Every day, there are articles and blog posts about how quickly robots are replacing jobs, particularly in manufacturing. These often include assertions along the lines of “robots are replacing human labor so rapidly and so completely that it doesn’t really matter whether the factories are in the US or somewhere else.” There are also many assertions that robotics and artificial intelligence will triumph so completely that we must accept that we will permanently have a huge unemployed population who will need to be paid a “basic income” of some sort from the government.
This May, there were breathless headlines about how Foxconn, which is Apple’s primary contract manufacturer, was replacing 60,000 workers with robots–indeed, in some tellings, had already replaced them. If you google “foxconn 60000 workers”, you will get about 130,000 hits.
But the story, however, is false; indeed, it did not even originate with Foxconn but rather with some local Chinese government officials who wanted to promote their area as “innovative.”
There has also been a lot of coverage of robotics at Adidas, which is trying to use automation to improve the labor productivity of shoe-making to the point that it can be done economically in high-wage countries such as Germany. This article on Adidas also cites the Foxconn “60,000 jobs” assertion.

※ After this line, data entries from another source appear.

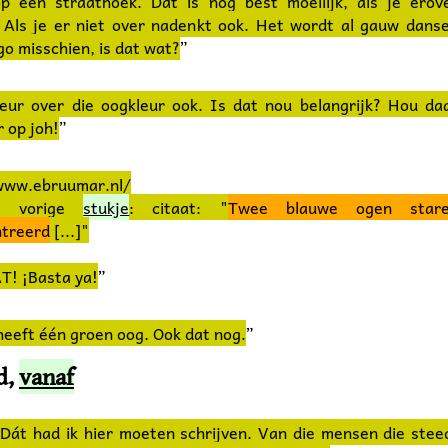
p een straathoek. Dat is nog best moeilijk, als je erov
 Als je er niet over nadenkt ook. Het wordt al gauw dans
o misschien, is dat wat?
”
eur over die oogkleur ook. Is dat nou belangrijk? Hou da
 op joh!
”
www.ebruumar.nl/
de vorige
stukje
: citaat: "
Twee blauwe ogen star
treerd
[...]"
! ¡Basta ya!
”
heeft één groen oog. Ook dat nog.
”
d,
vanaf
. Dát had ik hier moeten schrijven. Van die mensen die stee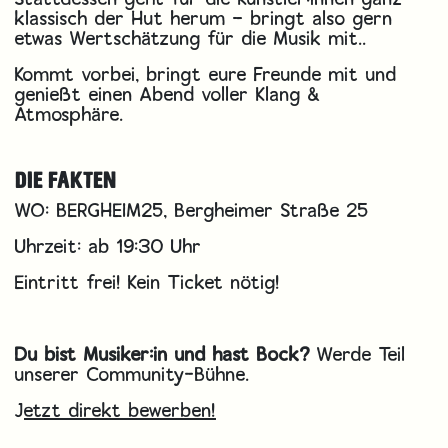
klassisch der Hut herum – bringt also gern
etwas Wertschätzung für die Musik mit..
Kommt vorbei, bringt eure Freunde mit und
genießt einen Abend voller Klang &
Atmosphäre.
DIE FAKTEN
WO: BERGHEIM25, Bergheimer Straße 25
Uhrzeit: ab 19:30 Uhr
Eintritt frei! Kein Ticket nötig!
Du bist Musiker:in und hast Bock?
Werde Teil
unserer Community-Bühne.
J
etzt direkt bewerben!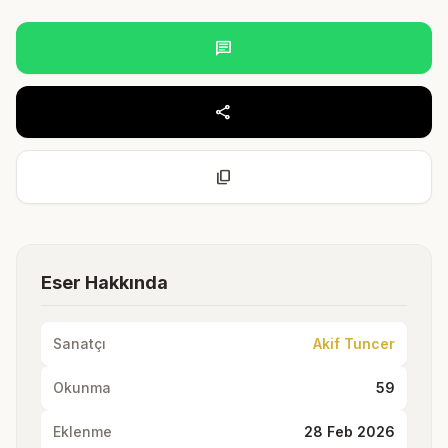
chat
share
content_copy
Eser Hakkında
Sanatçı
Akif Tuncer
Okunma
59
Eklenme
28 Feb 2026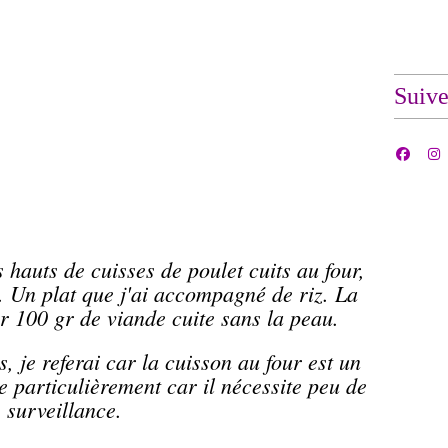
Suiv
s hauts de
cuisses
de poulet cuits au four,
Un plat que j'ai accompagné de riz. La
ur 100 gr de viande cuite sans la peau.
 je referai car la cuisson au four est un
 particulièrement car il nécessite peu de
surveillance.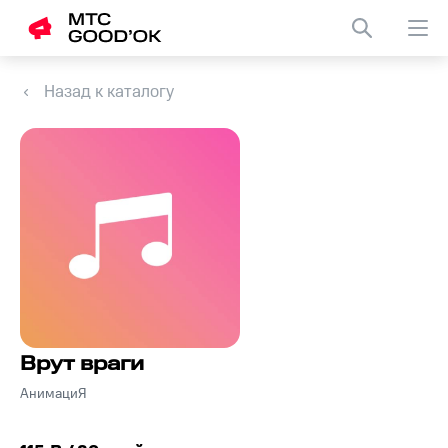
Назад к каталогу
Врут враги
АнимациЯ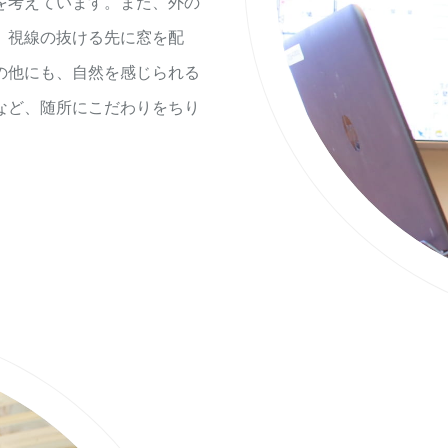
を考えています。また、外の
。視線の抜ける先に窓を配
の他にも、自然を感じられる
など、随所にこだわりをちり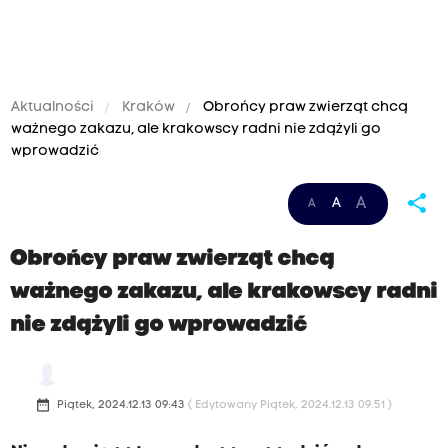
Aktualności
Kraków
Obrońcy praw zwierząt chcą
ważnego zakazu, ale krakowscy radni nie zdążyli go
wprowadzić
share
A
A
A
Obrońcy praw zwierząt chcą
ważnego zakazu, ale krakowscy radni
nie zdążyli go wprowadzić
date_range
Piątek, 2024.12.13 09:43
( Edytowany Piątek, 2024.12.13 09:51 )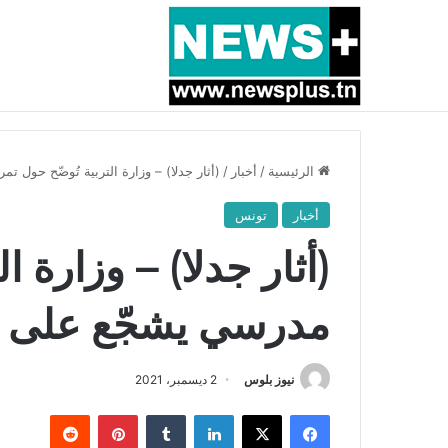
أخبار عاجلة
بسبب المرزوقي وبتكليف من سعيّد: الخارجية تستدعي
الرئيسية
/
أخبار
/
(أثار جدلا) – وزارة التربية تُوضّح حول 
أخبار
تونس
(أثار جدلا) – وزارة ا
مدرسي يشجّع على ال
نيوز بلوس
2 ديسمبر، 2021
فيسبوك
X
لينكدإن
بينتيريست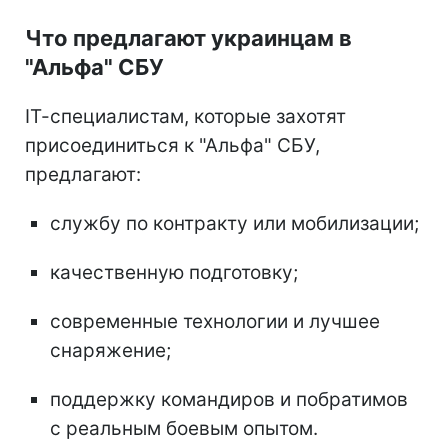
Что предлагают украинцам в
"Альфа" СБУ
ІТ-специалистам, которые захотят
присоединиться к "Альфа" СБУ,
предлагают:
службу по контракту или мобилизации;
качественную подготовку;
современные технологии и лучшее
снаряжение;
поддержку командиров и побратимов
с реальным боевым опытом.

One key pair of numbers is missing from the stories I’ve seen on the Adidas project: the ratio of human workers to shoes produced, with and without the addition of the robotics. You can’t really judge the labor-reducing impact of the project without these numbers. In this Financial Times article, Adidas is quoted as saying, entirely reasonably, that they will need to get further into production with their new factory before developing meaningful productivity numbers. The article also cites Boston Consulting Group as estimating that by “2025 advanced robots will boost productivity by as much as 30 per cent in many industries.” Thirty percent is a very significant number, but it’s a long, long way from a productivity increase that would imply that factory jobs don’t matter, or that we’re going to inevitably have a very large permanently-unemployed population.
There are a lot of very significant innovations taking place in robotics and AI, but the hype level is getting a little out of hand. And it’s important to remember that automation is not a new phenomenon. For example, a CNC (computer numerically controlled) machine tool is a robot, albeit it might not look like the popular conception of one, and these machines, together with their predecessor NC (numerically controlled) machines, have been common in industry since the 1970s. One thing that articles and blog posts on the topic of robotics/AI/jobs could benefit from is a little historical perspective: do today’s innovations really represent a sharp break upwards in labor productivity, or are they more of a continuation of a long-term trend? And how, if it all, is the effect of these technologies appearing in the productivity statistics?